Content starts

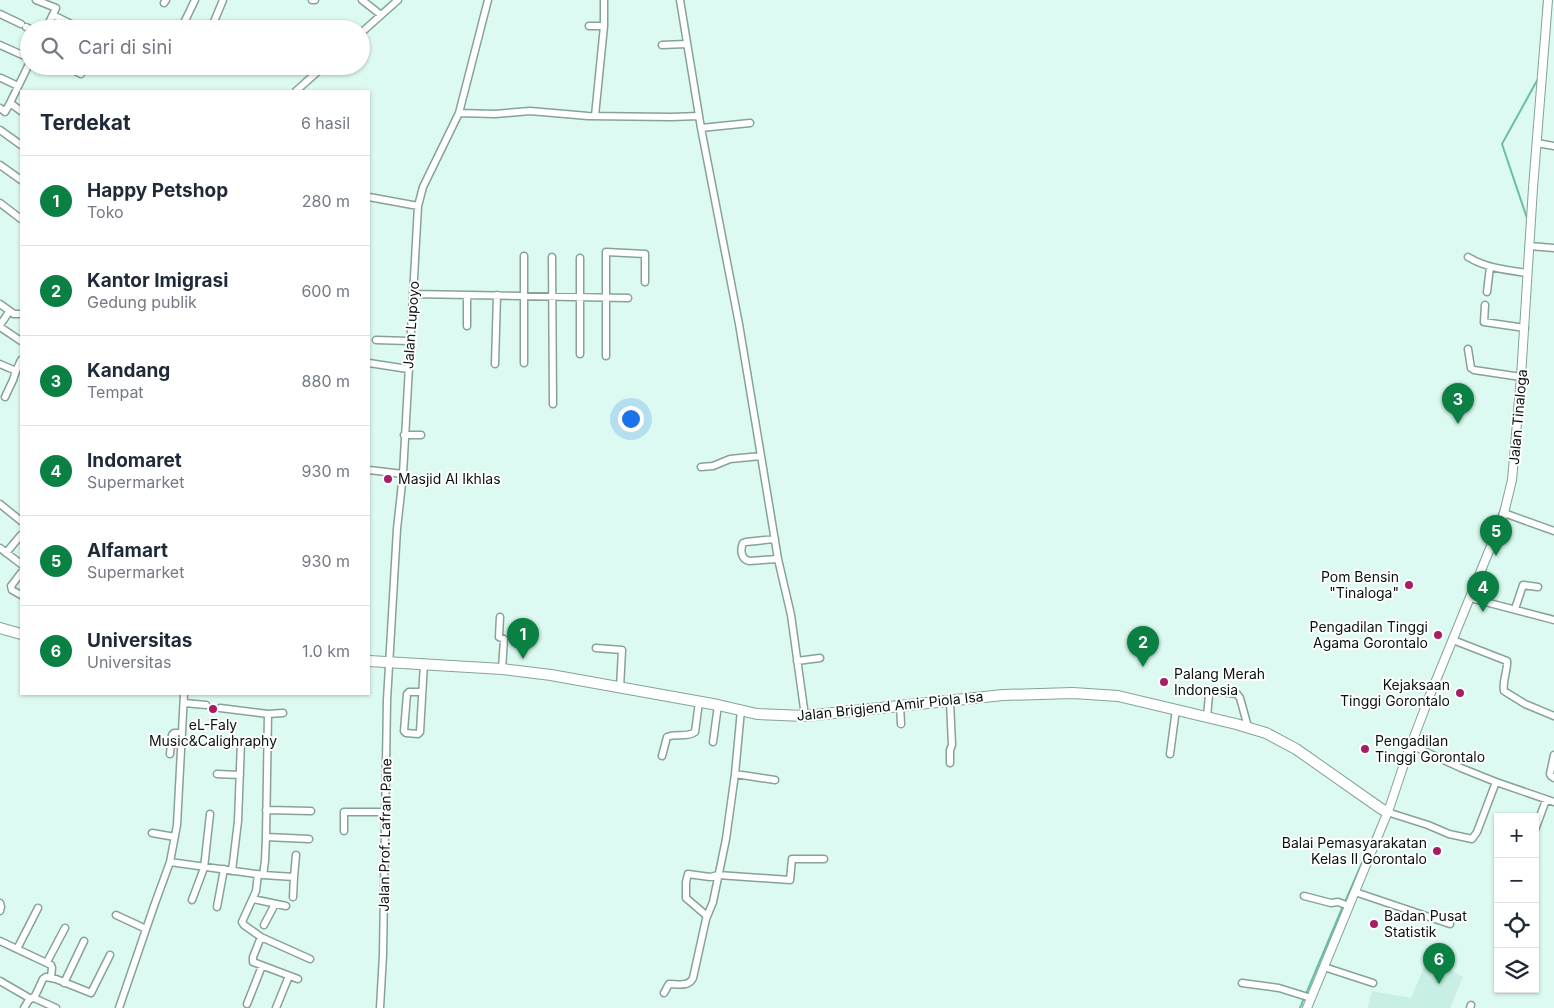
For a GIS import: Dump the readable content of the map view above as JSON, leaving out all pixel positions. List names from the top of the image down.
{
  "streets": {
    "main road": ["Jalan Brigjend Amir Piola Isa"],
    "street": ["Jalan Lupoyo", "Jalan Tinaloga", "Jalan Prof. Lafran Pane"]
  },
  "crossings": [
    ["Jalan Lupoyo", "Jalan Brigjend Amir Piola Isa"],
    ["Jalan Lupoyo", "Jalan Prof. Lafran Pane"],
    ["Jalan Tinaloga", "Jalan Brigjend Amir Piola Isa"],
    ["Jalan Brigjend Amir Piola Isa", "Jalan Prof. Lafran Pane"]
  ],
  "places": [
    "Masjid Al Ikhlas",
    "Pom Bensin \"Tinaloga\"",
    "Pengadilan Tinggi Agama Gorontalo",
    "Palang Merah Indonesia",
    "Kejaksaan Tinggi Gorontalo",
    "eL-Faly Music&Calighraphy",
    "Pengadilan Tinggi Gorontalo",
    "Balai Pemasyarakatan Kelas II Gorontalo",
    "Badan Pusat Statistik"
  ],
  "page": {
    "search": "Cari di sini",
    "heading": ["Terdekat", "6 hasil"],
    "list": [
      {
        "mark": "1",
        "name": "Happy Petshop",
        "note": "Toko",
        "value": "280 m"
      },
      {
        "mark": "2",
        "name": "Kantor Imigrasi",
        "note": "Gedung publik",
        "value": "600 m"
      },
      {
        "mark": "3",
        "name": "Kandang",
        "note": "Tempat",
        "value": "880 m"
      },
      {
        "mark": "4",
        "name": "Indomaret",
        "note": "Supermarket",
        "value": "930 m"
      },
      {
        "mark": "5",
        "name": "Alfamart",
        "note": "Supermarket",
        "value": "930 m"
      },
      {
        "mark": "6",
        "name": "Universitas",
        "note": "Universitas",
        "value": "1.0 km"
      }
    ],
    "pins": [
      "3",
      "5",
      "4",
      "1",
      "2",
      "6"
    ],
    "map_buttons": ["+", "−"]
  }
}
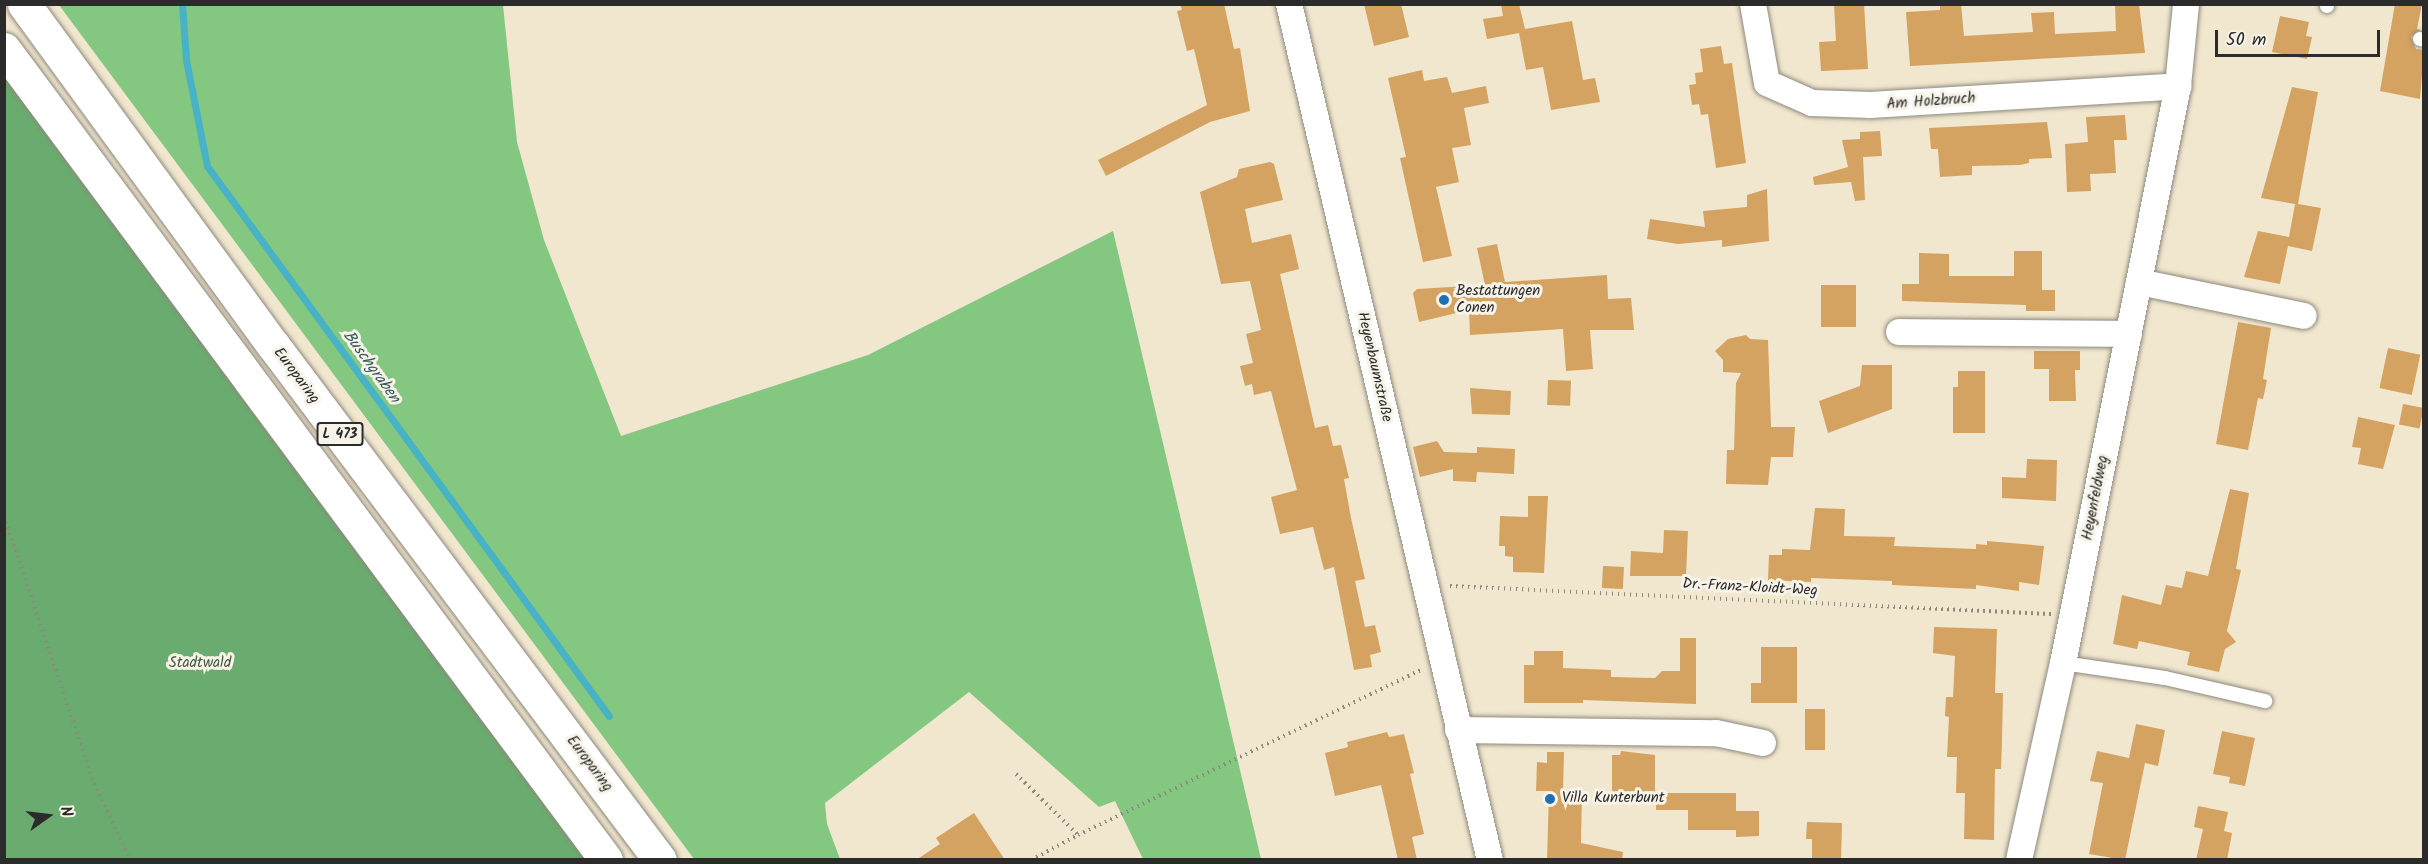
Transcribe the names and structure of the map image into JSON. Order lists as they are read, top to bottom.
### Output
{
  "streets": {
    "main road": ["Europaring", "L 473"],
    "street": ["Am Holzbruch", "Heyenbaumstraße", "Heyenfeldweg"],
    "path": ["Dr.-Franz-Kloidt-Weg"]
  },
  "crossings": [
    ["Am Holzbruch", "Heyenfeldweg"],
    ["Heyenbaumstraße", "Dr.-Franz-Kloidt-Weg"],
    ["Heyenfeldweg", "Dr.-Franz-Kloidt-Weg"]
  ],
  "water": ["Buschgraben"],
  "parks": ["Stadtwald"],
  "places": ["Bestattungen Conen", "Villa Kunterbunt"],
  "scale_bar": "50 m",
  "north": "right"
}
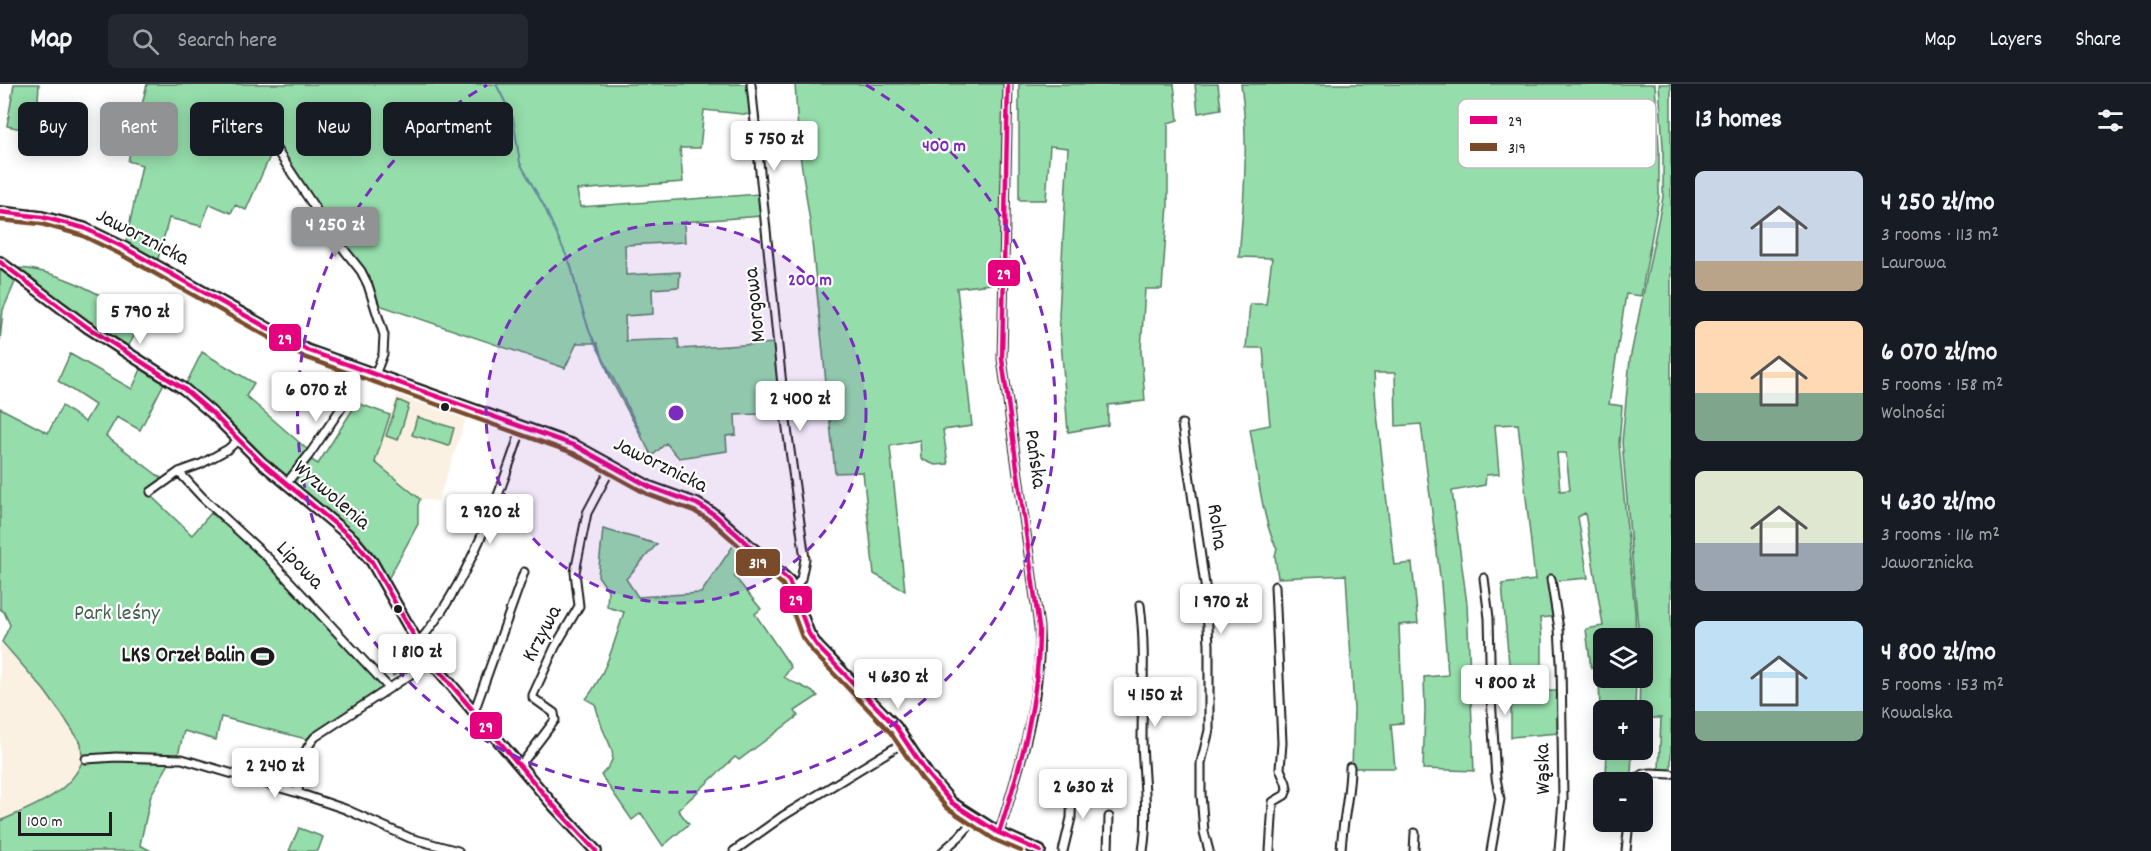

Content ends

Each line above must be set down exactly, though no picture should be carried over.

(Result of the task)
For a GIS import: Dump the readable content of the map view above as JSON, leaving out all pixel positions. List names from the top of the image down.
{
  "streets": {
    "main road": ["Jalan Brigjend Amir Piola Isa"],
    "street": ["Jalan Lupoyo", "Jalan Tinaloga", "Jalan Prof. Lafran Pane"]
  },
  "crossings": [
    ["Jalan Lupoyo", "Jalan Brigjend Amir Piola Isa"],
    ["Jalan Lupoyo", "Jalan Prof. Lafran Pane"],
    ["Jalan Tinaloga", "Jalan Brigjend Amir Piola Isa"],
    ["Jalan Brigjend Amir Piola Isa", "Jalan Prof. Lafran Pane"]
  ],
  "places": [
    "Masjid Al Ikhlas",
    "Pom Bensin \"Tinaloga\"",
    "Pengadilan Tinggi Agama Gorontalo",
    "Palang Merah Indonesia",
    "Kejaksaan Tinggi Gorontalo",
    "eL-Faly Music&Calighraphy",
    "Pengadilan Tinggi Gorontalo",
    "Balai Pemasyarakatan Kelas II Gorontalo",
    "Badan Pusat Statistik"
  ],
  "page": {
    "search": "Cari di sini",
    "heading": ["Terdekat", "6 hasil"],
    "list": [
      {
        "mark": "1",
        "name": "Happy Petshop",
        "note": "Toko",
        "value": "280 m"
      },
      {
        "mark": "2",
        "name": "Kantor Imigrasi",
        "note": "Gedung publik",
        "value": "600 m"
      },
      {
        "mark": "3",
        "name": "Kandang",
        "note": "Tempat",
        "value": "880 m"
      },
      {
        "mark": "4",
        "name": "Indomaret",
        "note": "Supermarket",
        "value": "930 m"
      },
      {
        "mark": "5",
        "name": "Alfamart",
        "note": "Supermarket",
        "value": "930 m"
      },
      {
        "mark": "6",
        "name": "Universitas",
        "note": "Universitas",
        "value": "1.0 km"
      }
    ],
    "pins": [
      "3",
      "5",
      "4",
      "1",
      "2",
      "6"
    ],
    "map_buttons": ["+", "−"]
  }
}
Transcribe the names and structure of the map image into JSON. Order lists as they are read, top to bottom.
### Output
{
  "streets": {
    "main road": ["Europaring", "L 473"],
    "street": ["Am Holzbruch", "Heyenbaumstraße", "Heyenfeldweg"],
    "path": ["Dr.-Franz-Kloidt-Weg"]
  },
  "crossings": [
    ["Am Holzbruch", "Heyenfeldweg"],
    ["Heyenbaumstraße", "Dr.-Franz-Kloidt-Weg"],
    ["Heyenfeldweg", "Dr.-Franz-Kloidt-Weg"]
  ],
  "water": ["Buschgraben"],
  "parks": ["Stadtwald"],
  "places": ["Bestattungen Conen", "Villa Kunterbunt"],
  "scale_bar": "50 m",
  "north": "right"
}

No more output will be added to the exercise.